YOUR TASK -
An exact reproduction of the listing, minus the pictures, is the required output.

DATA EXTRACT -

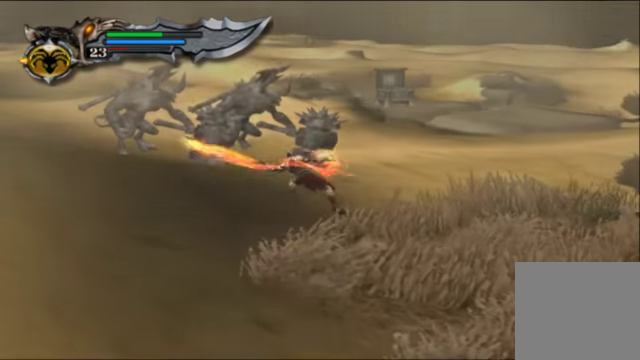
{"buttons": [], "left_stick": "up-left", "right_stick": "center", "events": [[100, "Y", "up"], [166, "Y", "down"], [266, "Y", "up"], [366, "Y", "down"], [466, "Y", "up"]]}
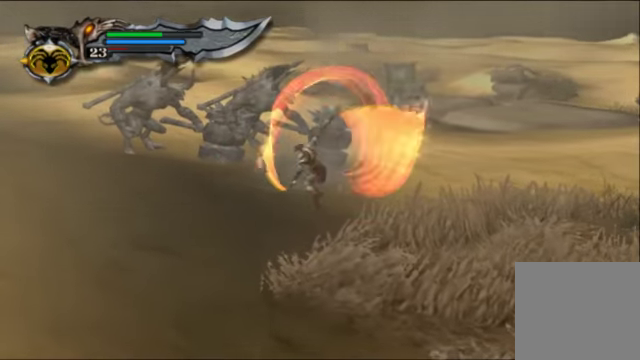
{"buttons": [], "left_stick": "up-left", "right_stick": "center", "events": [[33, "Y", "down"], [133, "Y", "up"], [200, "Y", "down"], [333, "Y", "up"], [400, "Y", "down"], [500, "Y", "up"]]}
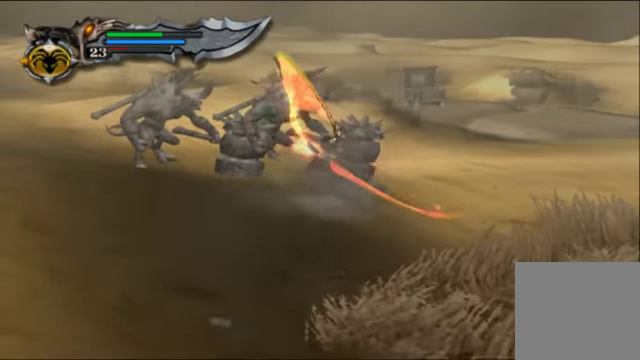
{"buttons": [], "left_stick": "up-left", "right_stick": "center", "events": [[66, "Y", "down"], [166, "Y", "up"], [233, "Y", "down"], [333, "Y", "up"], [400, "Y", "down"], [500, "Y", "up"]]}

RESPONSE TO THE EXERCISE -
{"buttons": [], "left_stick": "up-left", "right_stick": "center", "events": [[100, "Y", "up"], [166, "Y", "down"], [266, "Y", "up"], [366, "Y", "down"], [466, "Y", "up"]]}
{"buttons": [], "left_stick": "up-left", "right_stick": "center", "events": [[33, "Y", "down"], [133, "Y", "up"], [200, "Y", "down"], [333, "Y", "up"], [400, "Y", "down"], [500, "Y", "up"]]}
{"buttons": [], "left_stick": "up-left", "right_stick": "center", "events": [[66, "Y", "down"], [166, "Y", "up"], [233, "Y", "down"], [333, "Y", "up"], [400, "Y", "down"], [500, "Y", "up"]]}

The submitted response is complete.